Anonymous 0 Comments

ELI5 explanation of how rasters are lossy:

Take a transparent projector sheet with a grid on it and lay it over a sheet of paper with a line drawn across it. Color in every grid square the line touches with a marker. The squares you filled approximate the line and you can tell roughly what its length and angle are, but you could also draw slightly different lines that would create the exact same grid.

Explaining why vectors are lossless requires perhaps 4th grade math.

Contrast the idea of this grid-filling with slope-intercept form (y = mx + b) Given instructions in this form, you can draw a line on a graph, and no matter how big or small the grid, it’s easy to follow the instructions and end up with the line that was intended. You can guarantee none of the information is lost because the line is generated from the instructions that were provided.

To put it another way:

* A line will produce a specific set of filled in squares on a grid…
* But that set of squares could be described by multiple lines. Not knowing which specific line was intended IS the loss of information.
* A set of instructions like “y = 2x + 3” produces the exact same line every time. This is what vectors are, and because the instructions are preserved and tell you EVERYTHING about the shape, no information can be lost.

Anonymous 0 Comments

FTR “vector images” are technically lossy. They are millions of times better than pixel images.

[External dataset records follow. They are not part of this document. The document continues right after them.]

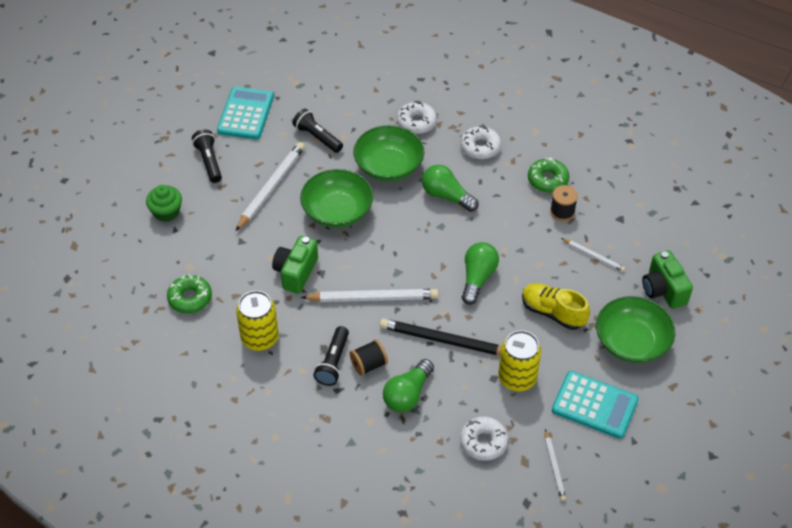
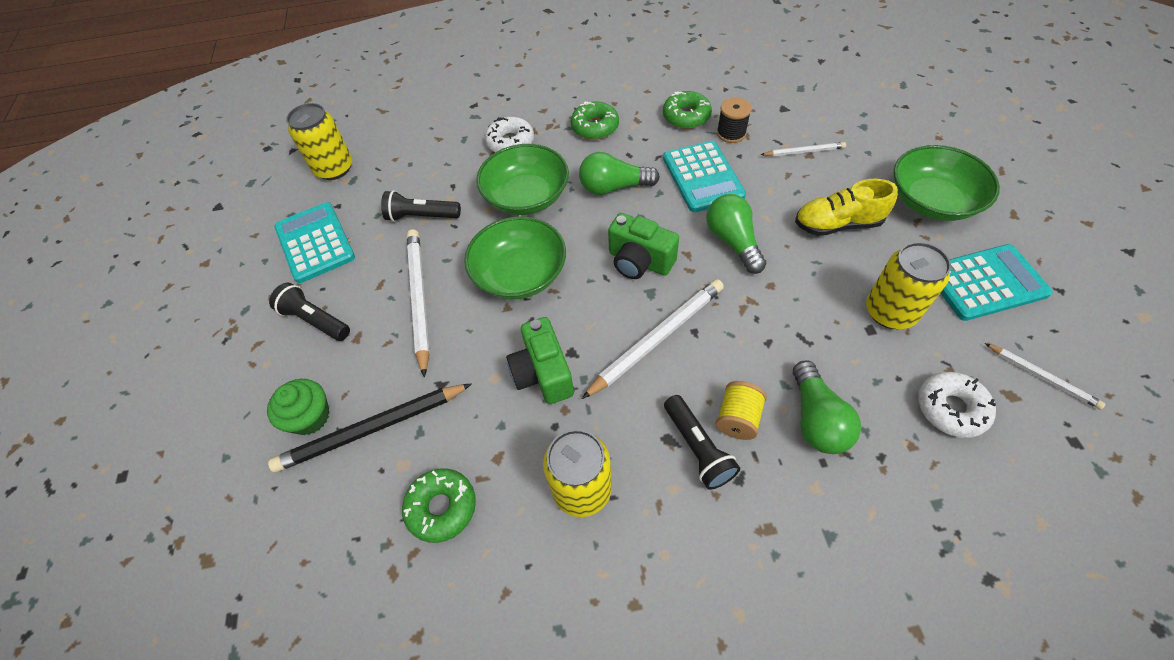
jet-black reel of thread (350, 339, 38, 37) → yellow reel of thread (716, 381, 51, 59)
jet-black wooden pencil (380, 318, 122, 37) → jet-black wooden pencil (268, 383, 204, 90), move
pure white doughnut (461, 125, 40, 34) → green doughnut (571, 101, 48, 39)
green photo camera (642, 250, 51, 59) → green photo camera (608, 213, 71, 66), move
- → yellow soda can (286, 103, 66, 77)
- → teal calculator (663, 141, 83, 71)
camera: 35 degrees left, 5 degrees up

Instead of the pixels and color data, they have instructions on how to draw the image using primitives like lines, compass, and splines.

They use floating point numbers to describe angles and distances. So they can be incredibly more accurate and scalable than pixel based methods, but there are still limits to the accuracy of such numbers. If you zoom in far enough into your image, you will eventually find points and lines not matching up perfectly.